You are welcome! But how to receive a rich welcome?
Key verses: 2 Peter 1:10-11
10 Therefore, my brothers and sisters, make every effort to confirm your calling and election. For if you do these things, you will never stumble, 11 and you will receive a rich welcome into the eternal kingdom of our Lord and Saviour Jesus Christ.
Scripture: 2 Peter 1:1-11
1 Simon Peter, a servant and apostle of Jesus Christ,
To those who through the righteousness of our God and Saviour Jesus Christ have received a faith as precious as ours:
2 Grace and peace be yours in abundance through the knowledge of God and of Jesus our Lord.
Confirming one’s calling and election
3 His divine power has given us everything we need for a godly life through our knowledge of him who called us by his own glory and goodness. 4 Through these he has given us his very great and precious promises, so that through them you may participate in the divine nature, having escaped the corruption in the world caused by evil desires.
5 For this very reason, make every effort to add to your faith goodness; and to goodness, knowledge; 6 and to knowledge, self-control; and to self-control, perseverance; and to perseverance, godliness; 7 and to godliness, mutual affection; and to mutual affection, love. 8 For if you possess these qualities in increasing measure, they will keep you from being ineffective and unproductive in your knowledge of our Lord Jesus Christ. 9 But whoever does not have them is short-sighted and blind, forgetting that they have been cleansed from their past sins.
10 Therefore, my brothers and sisters, make every effort to confirm your calling and election. For if you do these things, you will never stumble, 11 and you will receive a rich welcome into the eternal kingdom of our Lord and Saviour Jesus Christ.
(Message)
See v10.
10 Therefore, my brothers and sisters, make every effort to confirm your calling and election. For if you do these things, you will never stumble,
Calling and election is yet another example of Peter’s use of a pair of words of very similar meaning. If a distinction is to be made between them, we can say that election is a prior decision to select someone from a group (as, for example, God selecting Israel out of the nations to be his people), while calling is the actual process of inviting the elected ones to share in the privileges and responsibilities of their election. The one who does the calling and choosing is God. These two terms stress the fact that it is through God’s initiative that people experience a new relationship with God. [2]

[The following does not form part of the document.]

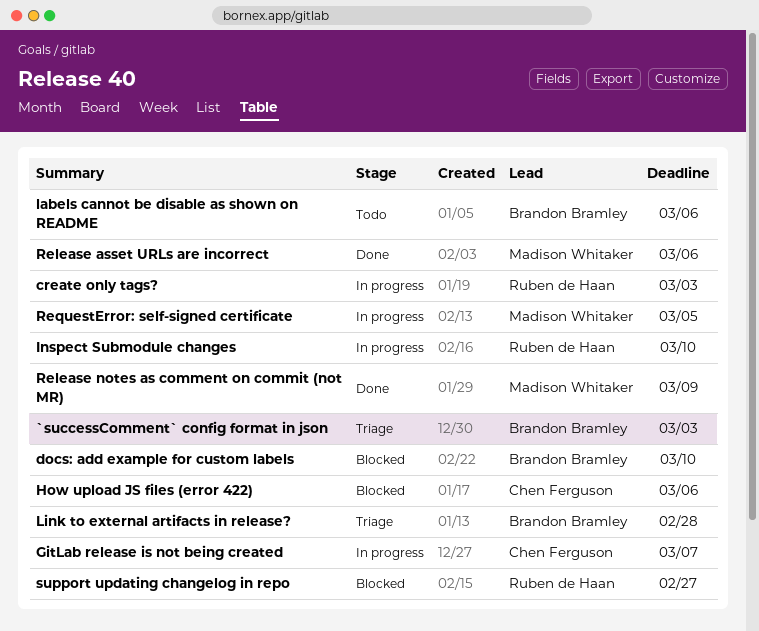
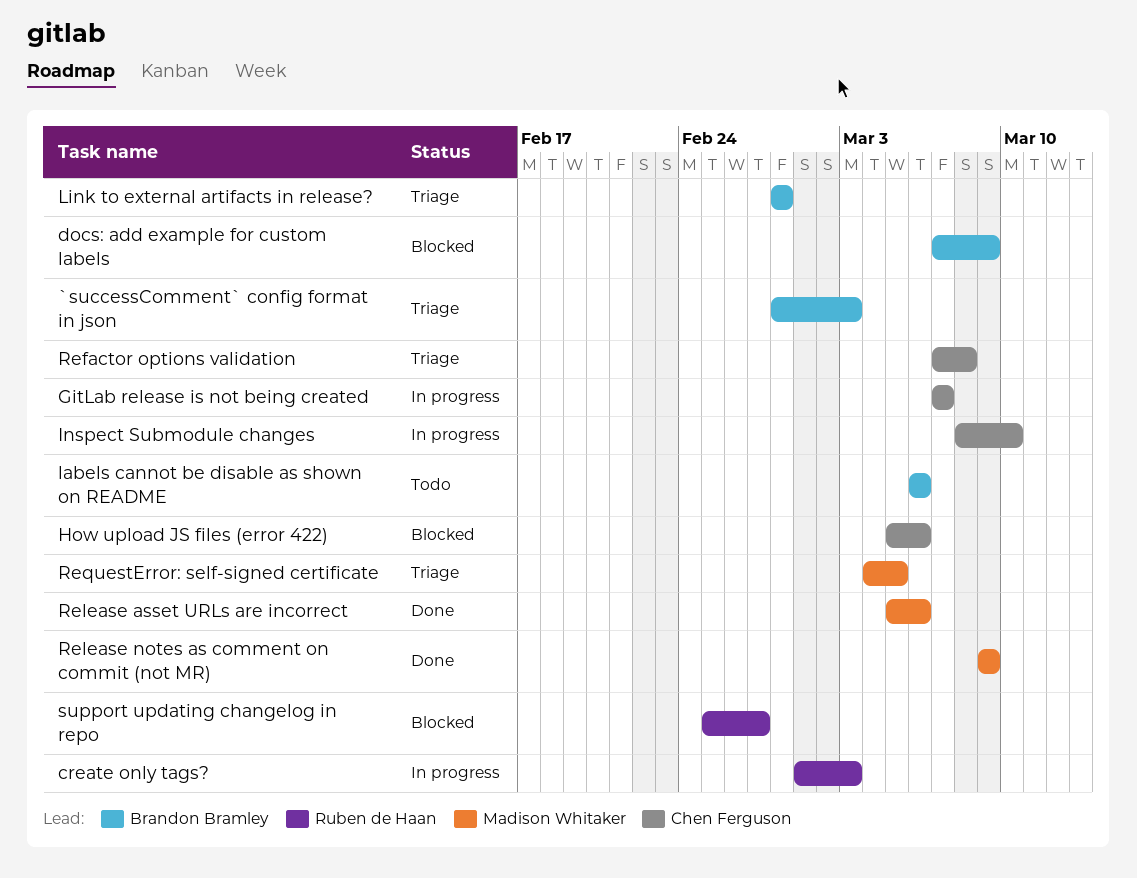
docs: add example for custom labels, due: Mar 10 -> Mar 9
Inspect Submodule changes, owner: Ruben de Haan -> Chen Ferguson
Refactor options validation: none -> present
RequestError: self-signed certificate, status: In progress -> Triage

But how do people confirm their call and election? We should of course avoid translating this in such a way as to make the calling and election dependent on human action rather than on divine initiative. God is the one who calls, but those who are called must show by their action that their call is real and that their election is absolutely certain. In this way they themselves, as well as people from outside the church, won’t have any doubt regarding the genuineness of God’s call. [2]
This emphasis on the importance of the human role in the Christian life serves to remind the readers that there are teachers who would like to lead them into a morally lax existence. In such cases it is possible to restructure the ordering of these clauses completely and say, for example, “My brothers, God has called you to follow him and has chosen you to be his people. So, if you want to insure that this experience lasts permanently, you must try even harder than you have up to now” or “… Therefore try even harder to act in a way that will prove to yourselves and others that God has really called you to follow him and has chosen you to be his people.” [2]
If you do these things can refer to what comes immediately before, that is, making sure of your calling and election, or else to the virtues in verses 5–7, since literally this reads “if you do these things.” “Stumble,” in this context can refer to committing error or sinning, or falling away from the faith and becoming unfaithful to Christ. Some commentators take this in a future sense, taking “stumble” as referring to the inability of reaching final salvation. The Greek negative (never) here is emphatic, with the sense of “never, never,” or “never at any time.” [2]
- If the translator understands the phrase if you do these things to refer to the virtues listed in verses 5–7, and stumble to refer to “becoming unfaithful to Christ,” an alternative translation model is the following; “If you follow these qualities you will never stop trusting in Christ.” However, if stumble is understood as committing error or sinning, then one can translate “if you follow these qualities you will never fall into sin.” [2]
- However, if translators understand if you do these things to refer to what comes immediately before this text, an alternative translation model is the following: “if you insure that God has called you and chosen you, you will never stop trusting in Christ (or, never fall into sin).” [2]
See v11.
11 and you will receive a rich welcome into the eternal kingdom of our Lord and Saviour Jesus Christ.
This verse continues the thought of verse 10 and mentions in a positive way the reward that comes to believers as they make sure of their call and election. It begins with the word ‘and’, again referring back to the virtues mentioned earlier. In many languages this can be rendered as “By doing all these things …” [2]
Reference
[1] The Holy Bible: New International Version (Anglicised Edition, 2011). (2011). (Revised and updated edition, 2 Pe 1:10–11). London: Hodder & Stoughton.
[2] Arichea, D. C., & Hatton, H. (1993). A handbook on the letter from Jude and the second letter from Peter (pp. 83–85). New York: United Bible Societies.